James Ro was the next president of the Committee. Pak thought about the scale of the project. He recalled Douglas MacArthur, the last five-star general and hero of that war.  Pak then conceived of a five-star configuration that could be six feet tall. Each star would have 10 panels with 750 names per panel. “A compact project,” Pak noted.

“If we had more money, we would build it bigger and better,” Pak said. “But the most important point of this project is to have the names of all the soldiers who gave their precious lives.”

There will be 36,492 names that will include men from United States and its territories—Guam, Puerto Rico, American Samoa, Northern Mariana Islands, and U. S. Virgin Islands. Of those, 2,611 are from California. Names were obtained from the National Archives.

The original MOU had expired so the Committee obtained a new one on November 5, 2019. Other council members had connections to Korea, according to Pak. Jennifer Fitzgerald’s grandfather had served in Korea, Jan Flory had been there in 2013, and Sharon Quirk-Silva was an honorary member of the Committee; her father had been injured in that war.

“We feel very fortunate to be located at the duck pond in Hillcrest Park,” Pak said.  “There will be no damage to the environment, Hugo Curiel (Fullerton Parks and Recreation director) explained to us. It will put Fullerton on the map. It will be historic, one-of-a-kind. People from New York coming to Disneyland will find it listed as ‘where to go’ in Southern California.”

“The Committee will promote the site a lot through the Internet,” Pak said. “We will have a website that will include a list of donors, special recognition of significant donations, and a portal for making donations online.”

Pak explained that the purpose of a location in Hillcrest Park was to be near the five-panel war memorial located near Harbor Boulevard that lists the names of Fullerton soldiers from World War I, World War II, the Korean war, the Vietnam war, and the War on Terror. “There are Veterans’ Day activities there, so we wanted to be near that monument.”

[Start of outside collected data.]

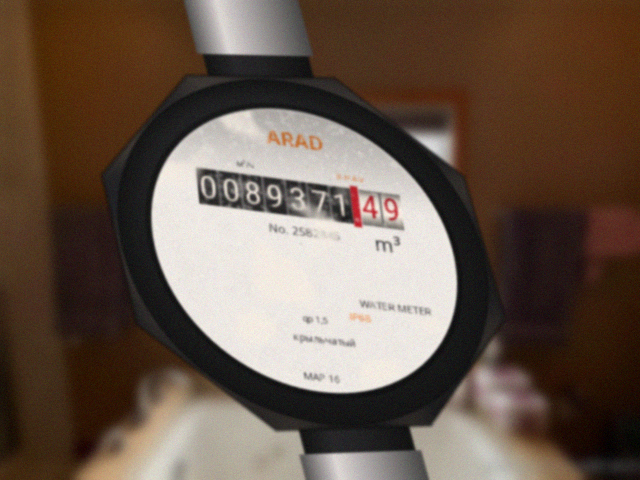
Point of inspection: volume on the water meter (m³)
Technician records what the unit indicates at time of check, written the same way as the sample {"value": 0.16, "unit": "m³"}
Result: {"value": 89371.49, "unit": "m³"}
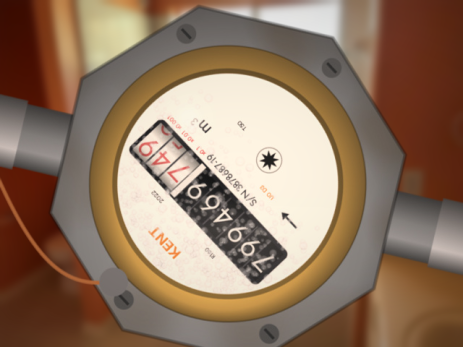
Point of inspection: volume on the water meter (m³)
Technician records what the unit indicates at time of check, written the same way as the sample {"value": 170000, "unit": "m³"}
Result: {"value": 799469.749, "unit": "m³"}
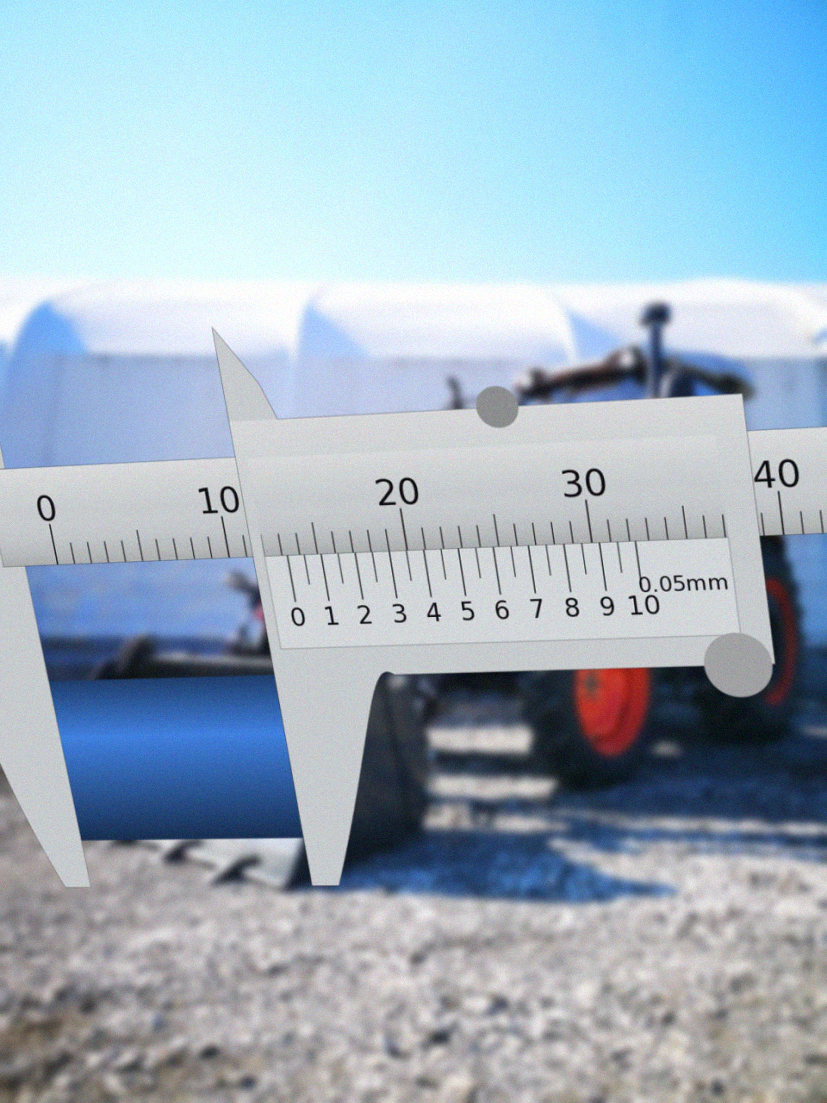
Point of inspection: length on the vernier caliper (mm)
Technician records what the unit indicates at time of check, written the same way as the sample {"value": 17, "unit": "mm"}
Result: {"value": 13.3, "unit": "mm"}
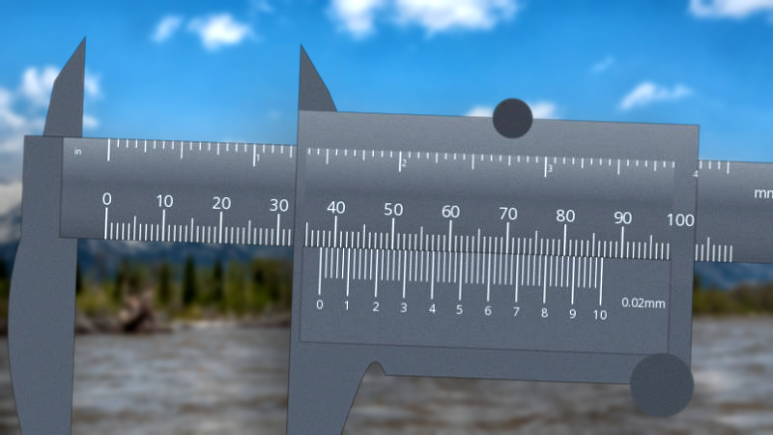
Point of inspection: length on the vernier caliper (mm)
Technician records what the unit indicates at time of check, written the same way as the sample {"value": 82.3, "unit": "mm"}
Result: {"value": 37.6, "unit": "mm"}
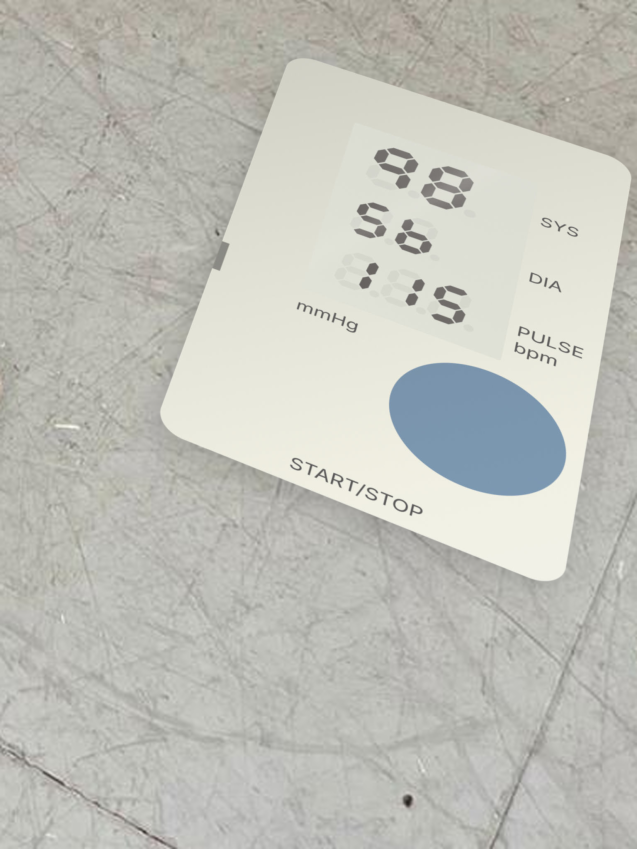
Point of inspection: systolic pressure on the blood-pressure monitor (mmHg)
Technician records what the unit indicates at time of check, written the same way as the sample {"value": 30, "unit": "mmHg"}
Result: {"value": 98, "unit": "mmHg"}
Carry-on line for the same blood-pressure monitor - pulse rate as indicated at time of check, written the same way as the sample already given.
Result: {"value": 115, "unit": "bpm"}
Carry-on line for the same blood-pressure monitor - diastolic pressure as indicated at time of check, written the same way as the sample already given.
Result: {"value": 56, "unit": "mmHg"}
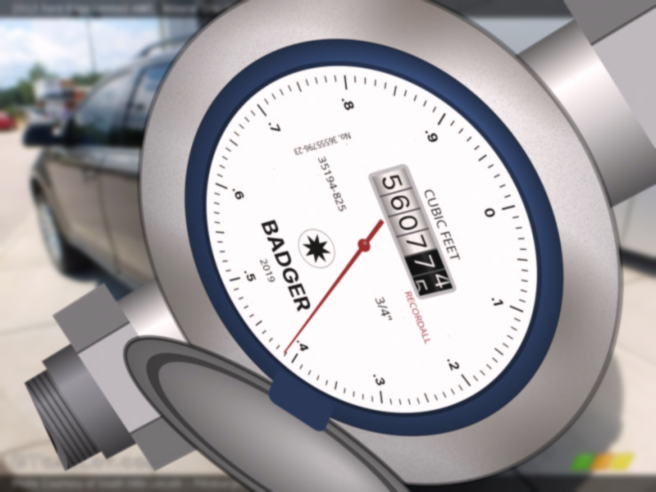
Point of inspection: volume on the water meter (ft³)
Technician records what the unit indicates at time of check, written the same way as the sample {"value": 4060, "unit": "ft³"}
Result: {"value": 560774.41, "unit": "ft³"}
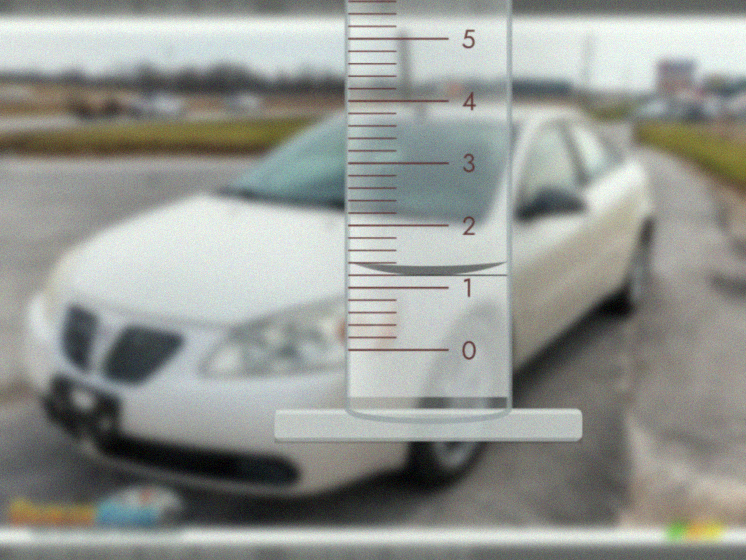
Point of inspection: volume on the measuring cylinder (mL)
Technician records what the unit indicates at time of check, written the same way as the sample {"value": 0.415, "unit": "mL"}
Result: {"value": 1.2, "unit": "mL"}
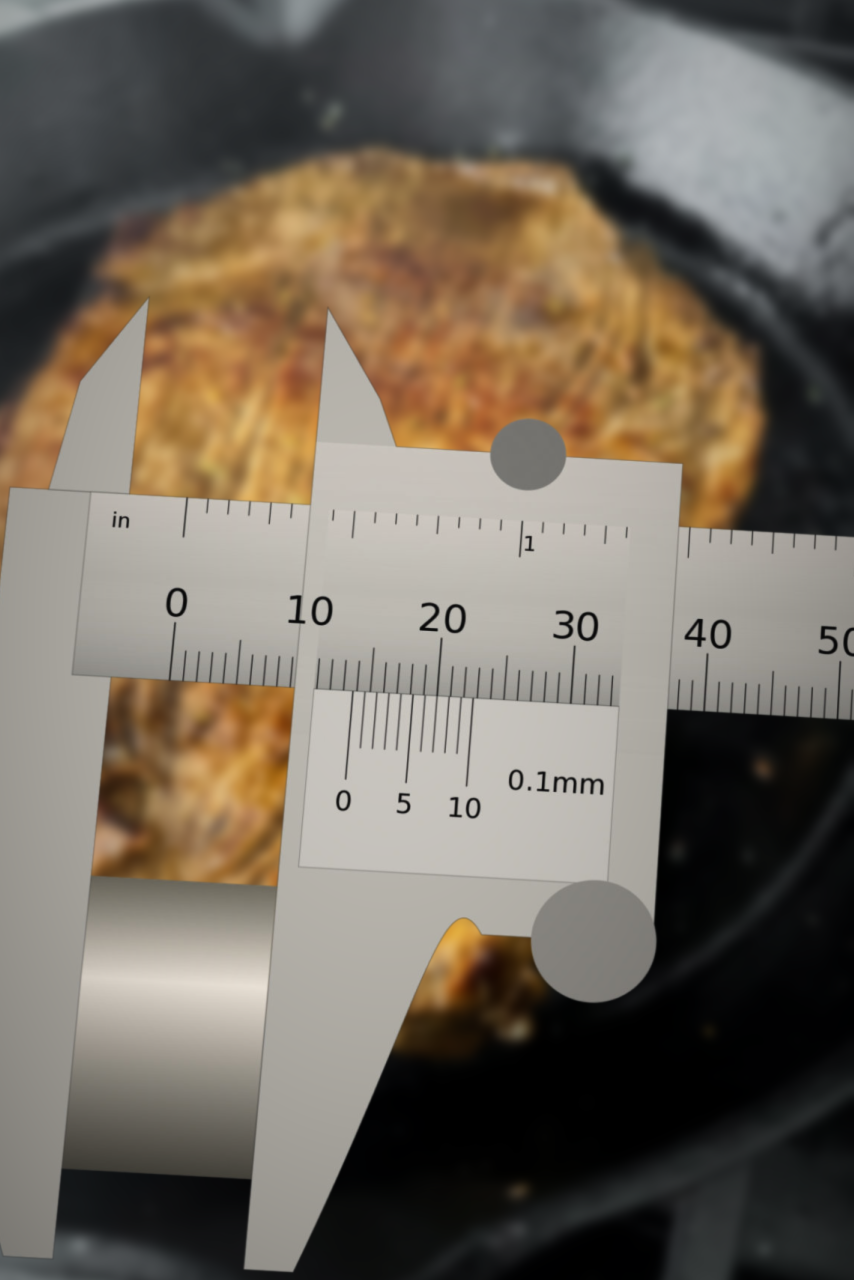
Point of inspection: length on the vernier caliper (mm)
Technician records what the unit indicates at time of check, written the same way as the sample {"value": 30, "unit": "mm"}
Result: {"value": 13.7, "unit": "mm"}
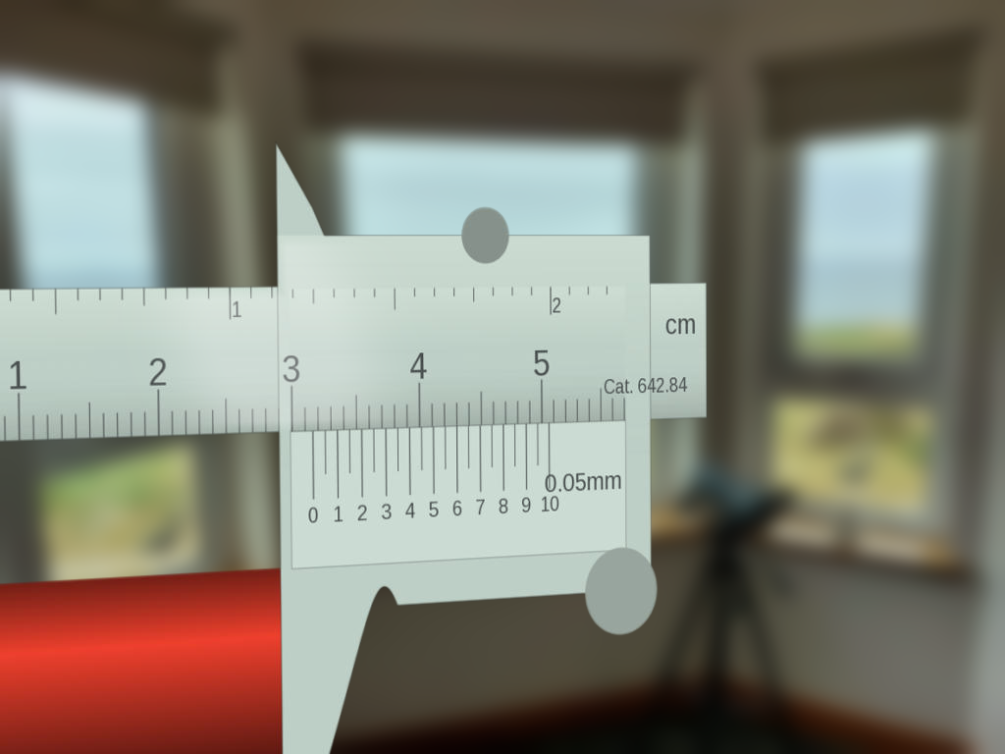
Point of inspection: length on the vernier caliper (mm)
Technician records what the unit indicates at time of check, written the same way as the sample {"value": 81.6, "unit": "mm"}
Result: {"value": 31.6, "unit": "mm"}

At this point, the Committee was short about $170,000 of their commitment of $720,000 to the City, of which $50,000 has been paid, according to Pak. He said the Republic of Korea had approved the project as an overseas monument and approved in principal $210,00 in funds. The Committee will continue to pay for any necessary maintenance and repair to the memorial.

“We would like to get this done by early next year. It has been my mission since November 11, 2009, as one way to show appreciation and gratitude to the United States of America.  It has been too long, 67 years since the armistice,” Pak said. The Korean War began June 25, 1950 and ended on July 27, 1953.

Mr. Pak has served as an assistant to Assemblywoman Sharon Quirk-Silva since 2013.  “Lately,” he said, “I am happy to hear people on both sides of the ocean call me a patriot for this Korean war memorial activity.”